MONROE, LA. (03/20/2020)– The Federal Reserve lowered it’s interest rate to near zero. That’s the lowest level since late 2015. Darren Oglesby with the Oglesby Finance Group says the Federal Reserve has lowered the rates because of the country’s reaction to the coronavirus pandemic.
“The Federal Reserve lowering interest rates is doing so to not only instill confidence,” Oglesby said. “But also put back into consumers pockets to help lighten the blow, if you will, in the impending recession that we are already in or could lie ahead.”
This gives consumers an opportunity to catch up on bills.
“We have less money going to interest, so we have more money to either save for pay bills if we’ve lost our jobs, to buy groceries, to buy gas,” Oglesby said. “We’ll have more money in our pockets instead of sending it to interest, which is always helpful.”

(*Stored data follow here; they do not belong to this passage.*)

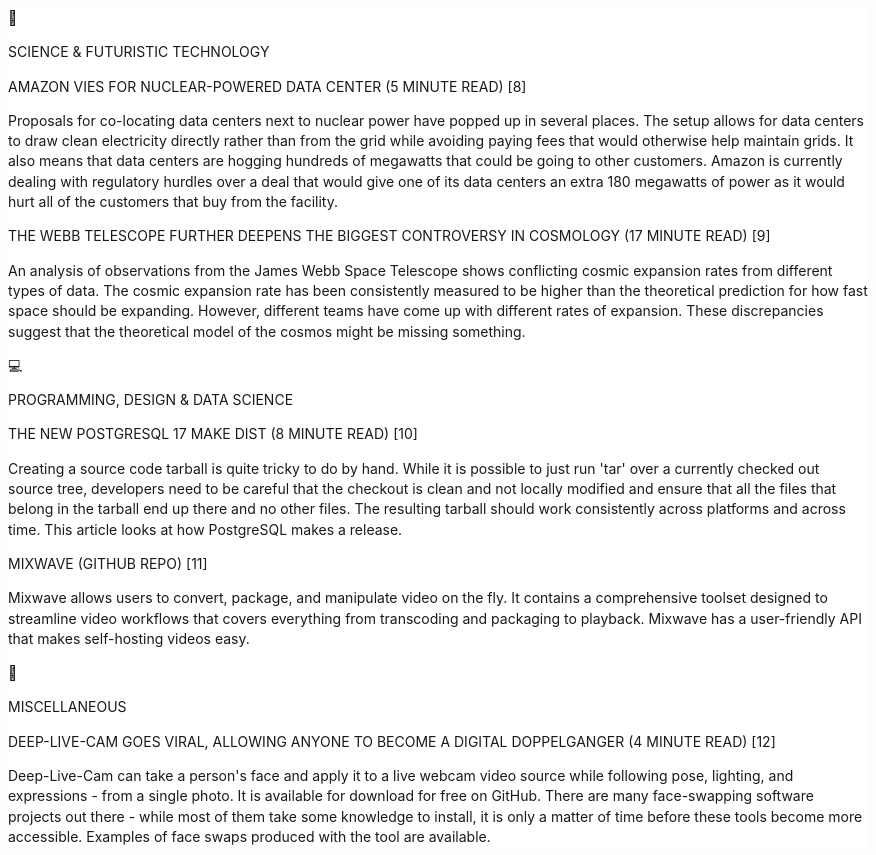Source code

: 🚀 

SCIENCE & FUTURISTIC TECHNOLOGY

 AMAZON VIES FOR NUCLEAR-POWERED DATA CENTER (5 MINUTE READ) [8] 

 Proposals for co-locating data centers next to nuclear power have
popped up in several places. The setup allows for data centers to draw
clean electricity directly rather than from the grid while avoiding
paying fees that would otherwise help maintain grids. It also means
that data centers are hogging hundreds of megawatts that could be
going to other customers. Amazon is currently dealing with regulatory
hurdles over a deal that would give one of its data centers an extra
180 megawatts of power as it would hurt all of the customers that buy
from the facility. 

 THE WEBB TELESCOPE FURTHER DEEPENS THE BIGGEST CONTROVERSY IN
COSMOLOGY (17 MINUTE READ) [9] 

 An analysis of observations from the James Webb Space Telescope shows
conflicting cosmic expansion rates from different types of data. The
cosmic expansion rate has been consistently measured to be higher than
the theoretical prediction for how fast space should be expanding.
However, different teams have come up with different rates of
expansion. These discrepancies suggest that the theoretical model of
the cosmos might be missing something. 

💻 

PROGRAMMING, DESIGN & DATA SCIENCE

 THE NEW POSTGRESQL 17 MAKE DIST (8 MINUTE READ) [10] 

 Creating a source code tarball is quite tricky to do by hand. While
it is possible to just run 'tar' over a currently checked out source
tree, developers need to be careful that the checkout is clean and not
locally modified and ensure that all the files that belong in the
tarball end up there and no other files. The resulting tarball should
work consistently across platforms and across time. This article looks
at how PostgreSQL makes a release. 

 MIXWAVE (GITHUB REPO) [11] 

 Mixwave allows users to convert, package, and manipulate video on the
fly. It contains a comprehensive toolset designed to streamline video
workflows that covers everything from transcoding and packaging to
playback. Mixwave has a user-friendly API that makes self-hosting
videos easy. 

🎁 

MISCELLANEOUS

 DEEP-LIVE-CAM GOES VIRAL, ALLOWING ANYONE TO BECOME A DIGITAL
DOPPELGANGER (4 MINUTE READ) [12] 

 Deep-Live-Cam can take a person's face and apply it to a live webcam
video source while following pose, lighting, and expressions - from a
single photo. It is available for download for free on GitHub. There
are many face-swapping software projects out there - while most of
them take some knowledge to install, it is only a matter of time
before these tools become more accessible. Examples of face swaps
produced with the tool are available.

Oglesby says this is also a chance for people to build up their savings.
“Make sure if you don’t have your savings built up to build that savings up, because it can mean a lot to you in the future,” Oglesby said. “I don’t think the fed’s doing that in any means for us to go out and use it for extra curricular activities, which I don’t think the average person will.
Oglesby says in the next 30-60 days, this money saved could be very crucial for those who are directly impacted by COVID-19.
“Who have either lost their job, know someone who has, or is directly impacted by our spending habits tat have changed as a reaction to what we are seeing towards the coronavirus,” Oglesby said.
While the lowered rates are helping some people save up or catch up, Oglesby says this will also lower the interest rates in which banks are paying for deposits.
“So people are likely to get less, much less on their deposits, savings, and checking accounts, and CD’s in the bank than they would have just 30-60 days ago so that’s also going to impact where they save and put their money because they are going to be getting a lower interest rate,” Oglesby said.
Experts say the fed’s rate-cutting actions are meant to help us rebuild, once the fight against the coronavirus pandemic is over.